The second thing I’m seeing is more Stration virus variants being spammed out. As you’ll recall, Stration is most often characterized as having an attachment named postcard.exe. I’m also seeing an attachment message.dat.cmd. At the time we received the new Stration it was detected heuristically. The signatures weren’t yet available.
GAO – Telecommuters Internet Connection Reimbursable
According to a Federal Computer Week article the GAO has approved a request by the US Patent and Trademark Office that it be allowed to pay high-speed Internet access for patent and trademark teleworkers.
The ability to telecommute itself is a benefit. Now these highly paid workers want the Government to pay for their internet connection too?
What’s kind of funny is that although the GAO is allowing the PTO to pay for the access, they cannot pay for any hardware costs. That encourages the employee to connect directly to the internet, rather than implementing a NAT router.
JAVA exploit code available
http://www.us-cert.gov/current/index.html#sunjpriv
US-CERT announced today that they are aware of publicly available exploit code for multiple vulnerabilities in Sun Java Runtime Environment (JRE). There are several flaws in the JRE that may allow an untrusted Java Applet to elevate its privileges or execute malicious code.
These issues are addressed in the following releases (for Windows, Solaris, and Linux):
JDK and JRE 5.0 Update 8 or later
SDK and JRE 1.4.2_13 or later
SDK and JRE 1.3.1_19 or later
Spam Automation Tools
Brian Krebs links to the XRumer auto-submitter in an entry in the Washington Post Security Fix. Its interesting to see the software that is out there for pumping spam into on-line bulletin boards.

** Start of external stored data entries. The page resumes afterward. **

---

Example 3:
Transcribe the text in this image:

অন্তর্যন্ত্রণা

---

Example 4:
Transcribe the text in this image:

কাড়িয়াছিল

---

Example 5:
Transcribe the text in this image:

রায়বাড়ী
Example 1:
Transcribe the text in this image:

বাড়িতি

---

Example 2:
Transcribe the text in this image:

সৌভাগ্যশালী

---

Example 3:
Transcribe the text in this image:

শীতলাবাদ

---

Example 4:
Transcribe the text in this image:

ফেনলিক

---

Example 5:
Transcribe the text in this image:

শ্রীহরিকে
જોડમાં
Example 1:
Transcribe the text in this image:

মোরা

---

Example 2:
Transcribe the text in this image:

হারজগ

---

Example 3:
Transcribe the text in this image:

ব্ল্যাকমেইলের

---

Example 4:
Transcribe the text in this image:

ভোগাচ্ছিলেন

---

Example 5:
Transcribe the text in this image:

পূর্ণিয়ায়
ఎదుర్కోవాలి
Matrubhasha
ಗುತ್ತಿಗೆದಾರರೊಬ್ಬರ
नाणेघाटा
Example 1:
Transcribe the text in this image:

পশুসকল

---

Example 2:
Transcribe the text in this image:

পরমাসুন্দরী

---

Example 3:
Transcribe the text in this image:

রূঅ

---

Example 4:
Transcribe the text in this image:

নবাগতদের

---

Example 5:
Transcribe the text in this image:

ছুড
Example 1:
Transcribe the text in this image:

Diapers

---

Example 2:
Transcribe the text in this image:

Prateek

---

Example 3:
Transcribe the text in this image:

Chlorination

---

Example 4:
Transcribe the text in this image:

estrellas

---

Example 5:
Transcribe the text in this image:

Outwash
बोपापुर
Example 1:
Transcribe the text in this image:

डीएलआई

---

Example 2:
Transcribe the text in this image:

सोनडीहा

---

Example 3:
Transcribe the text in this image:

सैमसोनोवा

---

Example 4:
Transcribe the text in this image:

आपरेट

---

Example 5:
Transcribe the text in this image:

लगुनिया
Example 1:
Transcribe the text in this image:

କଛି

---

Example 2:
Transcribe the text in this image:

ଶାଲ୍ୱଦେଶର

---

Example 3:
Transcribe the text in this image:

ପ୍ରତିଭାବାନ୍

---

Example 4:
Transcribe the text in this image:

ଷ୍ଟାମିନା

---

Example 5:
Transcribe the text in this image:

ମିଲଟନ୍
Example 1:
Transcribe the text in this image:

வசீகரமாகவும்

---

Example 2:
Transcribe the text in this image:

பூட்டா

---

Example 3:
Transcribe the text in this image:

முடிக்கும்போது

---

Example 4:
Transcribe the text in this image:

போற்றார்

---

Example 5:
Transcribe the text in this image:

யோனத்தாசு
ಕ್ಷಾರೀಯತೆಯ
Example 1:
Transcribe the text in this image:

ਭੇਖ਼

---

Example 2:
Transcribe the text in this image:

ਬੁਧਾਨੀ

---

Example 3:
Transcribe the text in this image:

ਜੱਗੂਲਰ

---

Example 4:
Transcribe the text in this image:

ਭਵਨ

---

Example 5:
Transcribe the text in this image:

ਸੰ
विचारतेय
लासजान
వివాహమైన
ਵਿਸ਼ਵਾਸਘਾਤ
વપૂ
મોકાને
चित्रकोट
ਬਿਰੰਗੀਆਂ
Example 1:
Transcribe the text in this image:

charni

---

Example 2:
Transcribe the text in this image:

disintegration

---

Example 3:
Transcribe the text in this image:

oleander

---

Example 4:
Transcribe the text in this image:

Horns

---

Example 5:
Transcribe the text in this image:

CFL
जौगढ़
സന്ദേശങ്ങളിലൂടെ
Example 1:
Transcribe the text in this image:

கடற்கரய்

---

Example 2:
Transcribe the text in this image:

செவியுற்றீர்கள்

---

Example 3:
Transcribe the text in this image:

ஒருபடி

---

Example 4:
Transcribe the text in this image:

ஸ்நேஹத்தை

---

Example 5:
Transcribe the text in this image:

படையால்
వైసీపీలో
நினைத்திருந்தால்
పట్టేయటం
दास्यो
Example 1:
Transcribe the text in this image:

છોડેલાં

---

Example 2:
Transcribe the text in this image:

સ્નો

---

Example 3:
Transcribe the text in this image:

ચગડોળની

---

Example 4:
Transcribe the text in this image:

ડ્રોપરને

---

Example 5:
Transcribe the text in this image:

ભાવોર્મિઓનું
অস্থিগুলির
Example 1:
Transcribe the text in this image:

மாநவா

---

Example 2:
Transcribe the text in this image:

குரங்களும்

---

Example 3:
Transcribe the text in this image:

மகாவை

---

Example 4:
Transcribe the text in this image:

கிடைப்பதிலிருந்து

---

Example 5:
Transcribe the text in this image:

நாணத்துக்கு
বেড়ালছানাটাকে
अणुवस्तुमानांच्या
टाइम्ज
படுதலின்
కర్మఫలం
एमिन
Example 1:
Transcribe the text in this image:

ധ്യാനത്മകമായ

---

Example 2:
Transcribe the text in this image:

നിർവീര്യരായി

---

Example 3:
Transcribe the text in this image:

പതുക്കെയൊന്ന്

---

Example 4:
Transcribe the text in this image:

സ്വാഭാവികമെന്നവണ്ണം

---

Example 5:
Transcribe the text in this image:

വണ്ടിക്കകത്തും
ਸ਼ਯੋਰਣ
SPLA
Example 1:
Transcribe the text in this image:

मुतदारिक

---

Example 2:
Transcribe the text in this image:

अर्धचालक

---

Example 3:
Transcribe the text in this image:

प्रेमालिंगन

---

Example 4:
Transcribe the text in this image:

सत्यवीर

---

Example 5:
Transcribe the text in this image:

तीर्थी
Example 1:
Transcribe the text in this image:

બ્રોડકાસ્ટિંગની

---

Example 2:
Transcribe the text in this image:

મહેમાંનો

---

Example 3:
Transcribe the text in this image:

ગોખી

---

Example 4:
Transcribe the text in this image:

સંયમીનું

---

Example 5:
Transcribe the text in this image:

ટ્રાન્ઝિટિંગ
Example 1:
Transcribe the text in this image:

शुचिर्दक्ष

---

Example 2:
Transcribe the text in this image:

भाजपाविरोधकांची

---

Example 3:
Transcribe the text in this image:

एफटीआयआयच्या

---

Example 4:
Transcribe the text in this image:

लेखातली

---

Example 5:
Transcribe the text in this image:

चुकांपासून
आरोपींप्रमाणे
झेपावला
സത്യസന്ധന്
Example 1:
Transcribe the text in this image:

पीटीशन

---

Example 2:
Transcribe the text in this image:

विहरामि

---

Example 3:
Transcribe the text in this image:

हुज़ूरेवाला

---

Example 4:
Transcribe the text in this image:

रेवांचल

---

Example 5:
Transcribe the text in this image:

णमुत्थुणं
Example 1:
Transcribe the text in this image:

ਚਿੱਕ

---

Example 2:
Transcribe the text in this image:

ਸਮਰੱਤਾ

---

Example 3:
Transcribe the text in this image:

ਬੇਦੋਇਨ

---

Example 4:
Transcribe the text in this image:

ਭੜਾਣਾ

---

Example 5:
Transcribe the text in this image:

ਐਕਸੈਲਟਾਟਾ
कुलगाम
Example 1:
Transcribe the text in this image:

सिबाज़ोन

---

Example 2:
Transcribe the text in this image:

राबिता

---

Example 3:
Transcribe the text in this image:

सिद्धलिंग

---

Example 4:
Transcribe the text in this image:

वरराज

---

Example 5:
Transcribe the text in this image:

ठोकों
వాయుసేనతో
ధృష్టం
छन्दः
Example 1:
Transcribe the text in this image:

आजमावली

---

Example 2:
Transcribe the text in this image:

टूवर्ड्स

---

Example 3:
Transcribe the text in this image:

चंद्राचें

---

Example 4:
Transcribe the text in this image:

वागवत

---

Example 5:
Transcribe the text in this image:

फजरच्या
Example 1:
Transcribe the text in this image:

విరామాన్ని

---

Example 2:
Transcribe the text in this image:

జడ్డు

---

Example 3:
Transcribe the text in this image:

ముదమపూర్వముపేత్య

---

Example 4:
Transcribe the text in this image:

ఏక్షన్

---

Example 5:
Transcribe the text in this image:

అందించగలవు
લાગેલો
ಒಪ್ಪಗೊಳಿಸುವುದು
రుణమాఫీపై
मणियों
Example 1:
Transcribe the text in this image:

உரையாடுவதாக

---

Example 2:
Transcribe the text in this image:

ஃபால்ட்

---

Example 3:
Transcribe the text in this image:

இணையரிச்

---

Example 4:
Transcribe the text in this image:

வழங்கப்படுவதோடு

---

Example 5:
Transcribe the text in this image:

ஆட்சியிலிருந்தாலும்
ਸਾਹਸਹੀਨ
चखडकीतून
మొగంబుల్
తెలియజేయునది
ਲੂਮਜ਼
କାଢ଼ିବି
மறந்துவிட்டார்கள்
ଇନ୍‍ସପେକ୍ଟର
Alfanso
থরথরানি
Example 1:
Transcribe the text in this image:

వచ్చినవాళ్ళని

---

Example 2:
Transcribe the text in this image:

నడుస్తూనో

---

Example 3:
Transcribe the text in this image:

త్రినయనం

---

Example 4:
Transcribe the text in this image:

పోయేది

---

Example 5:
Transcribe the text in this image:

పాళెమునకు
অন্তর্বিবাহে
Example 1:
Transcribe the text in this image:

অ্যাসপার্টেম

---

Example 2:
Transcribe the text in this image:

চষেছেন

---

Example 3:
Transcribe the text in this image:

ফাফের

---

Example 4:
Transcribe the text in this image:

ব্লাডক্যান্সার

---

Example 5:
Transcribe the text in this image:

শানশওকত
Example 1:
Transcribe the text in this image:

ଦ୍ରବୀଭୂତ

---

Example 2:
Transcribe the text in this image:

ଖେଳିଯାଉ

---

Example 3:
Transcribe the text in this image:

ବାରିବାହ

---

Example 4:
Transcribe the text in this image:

XRumer, uses search engines to gather target forums, it then automates the registration and posting of the spam. They brag in the feature list that they can get around captchas, and email verification. There is a long video demonstrating its use.
Yet Another PDF Vuln
The Month of Apple Vulnerabilities has announced an error in the PDF specification that effects most PDF implementations. The vulnerability could allow malicious code execution.
Is that the third vulnerability in Adobe Reader/Professional since November 30? To quote Dirty Harry, “Well, to tell you the truth, in all this excitement I’ve kinda lost track myself.”
Adobe is expected to release version 7.0.9 this week to deal with one or two of these issues, but I wouldn’t expect them to have this third issue wrapped up.
Other links
Bugtraq
Enough with the zero days
Pascal Meunier writes in the CERIAS weblog about lack of proper etiquette in zero day disclosures.
I do tend to agree with him. Zero day disclosures don’t help anyone but people trying to make a name for themselves, HIPS vendors, and malware purveyors. However, I would say that this post would have been better timed during the first “Month of xyz vulnerabilities” rather than waiting until the critics darling Apple was targeted.